For decades, the self-professed “leaders” of the movement have perpetuated the fiction that all is well in our nation’s shelters. They have assured us that they are overseeing these organizations, providing guidance and assistance to make sure they are run humanely and effectively: through their shelter assessments, their national conferences and their publications for sheltering professionals. In reality, they have failed to create substantive standards by which to measure success and hold directors accountable, and remained deafeningly silent regarding the cases of abuse proliferating at shelters nationwide. In short, they have failed us. We trusted them, content to write them checks to do the job while we look the other way because the “experts” were in charge, and in so doing, have allowed our shelters to remain virtually unsupervised and unregulated for decades, with devastating results.

Today, the biggest roadblock standing in the way of a No Kill nation is the animal protection movement itself. It is a broken, dysfunctional movement, plagued with a festering malignancy that we are not allowed to criticize those in positions of leadership, a philosophy which undermines the very cause it claims to be defending. In reality, movements for social justice are not about organizations or the individuals who work at them. They are, first and foremost, about ideals. Authentic and effective advocates are duty-bound to recognize that it is not who is right, but what is right that matters and orient their advocacy accordingly, regardless of what label an organization may claim: SPCA, humane society, shelter or animal rights group. Indeed, standing up to those who claim to be “friends”—the very shelters and animal protection organizations that kill, defend the killing and are working to thwart the reform that would end it—is the only way the No Kill movement can ever hope to fully succeed, and the only way the animal protection movement as a whole can ever reach its fullest potential, as the history of the No Kill movement thus far already demonstrates.

If we are to prevail, if we are to end the killing, that means fighting these groups out of dire and tragic necessity. As much as some people would like to believe otherwise, the No Kill movement and the animal protection movement as it now exists are not the same movement. We are, in fact, two distinct ones: one championing life; and the other, death. In short, we in the No Kill movement have no choice but to fight the animal protection movement because they fight us in our effort to reform our nation’s shelters.

If we did not fight, there would be no No Kill movement, no TNR, no foster care, no shelters working with rescue groups because all of these things were done over the opposition of the large national groups which denigrated those programs and vilified those who championed them. Well into the 1990s, it was still the official policy of HSUS that shelters should not work rescue groups rather than kill animals. And when California rescue groups were tired of being turned away and watching shelters kill the very animals they offered to save, they succeeded in seeking legislation to make it illegal for shelters to kill animals when they were willing to save them. HSUS fought it. Should we have deferred to them? If we hadn’t fought them, over 40,000 animals saved every year because shelters now have to work with rescue groups would still be being killed. Rather than 12,000 animals a year being transferred as was true before the law, there are now well over 50,000 animals being saved—animals HSUS wanted to see dead. Unfortunately, they successfully fought a similar law in Texas in 2011 and Florida this year.

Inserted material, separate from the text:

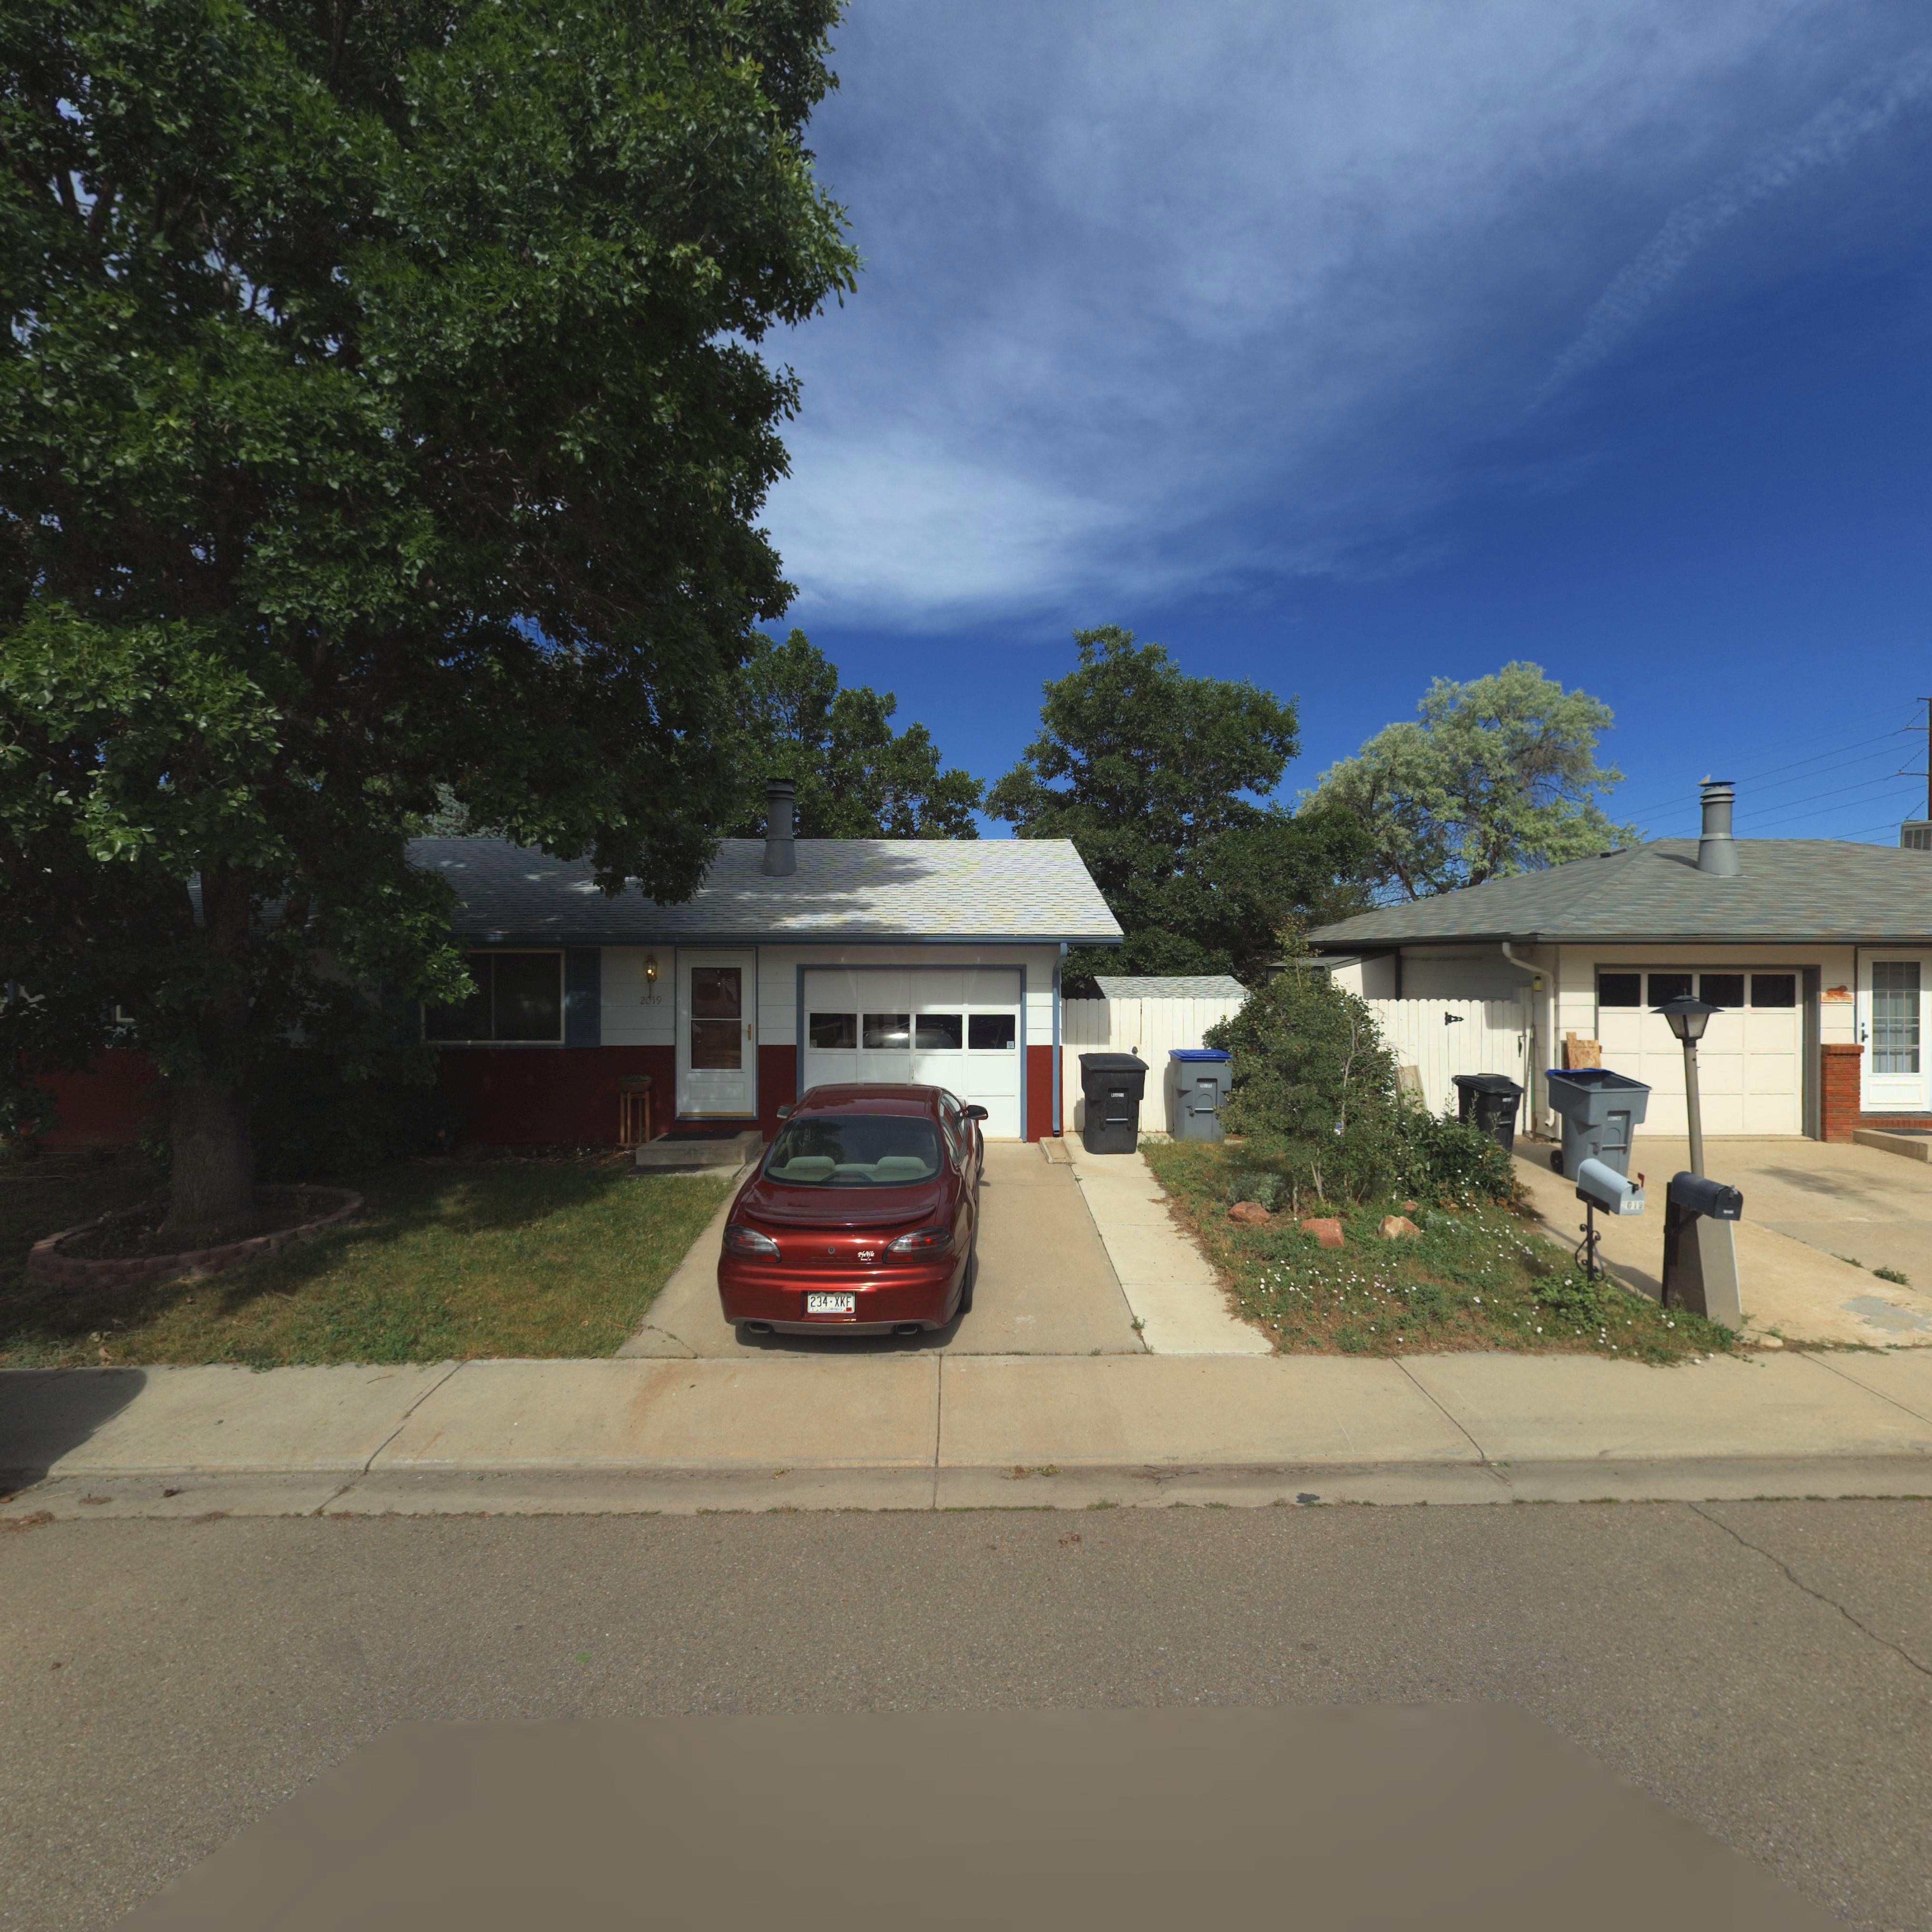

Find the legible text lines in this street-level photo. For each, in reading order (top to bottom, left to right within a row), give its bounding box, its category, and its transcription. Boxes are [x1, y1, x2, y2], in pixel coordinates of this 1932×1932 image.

[640, 995, 662, 1005] StreetNumber: 2019
[1621, 1201, 1643, 1209] StreetNumber: 2019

If people like Castle, Battista, and others want to defend groups like the HSUS or the ASPCA and all the horrible things they have done to harm animals, there is nothing we can do to stop them from doing so. We can, however, render their point of view utterly irrelevant by continuing to build a movement that rejects it and which puts animals, and not the careers and reputations of people who sell them out, first. And, in so doing, we can send them this powerful message: evolve or get the hell out of the way, because you cannot be a leader in a movement that has moved beyond you.

 

*  In truth, there is no special knowledge or expertise that makes the killing of dogs and cats or other animals acceptable.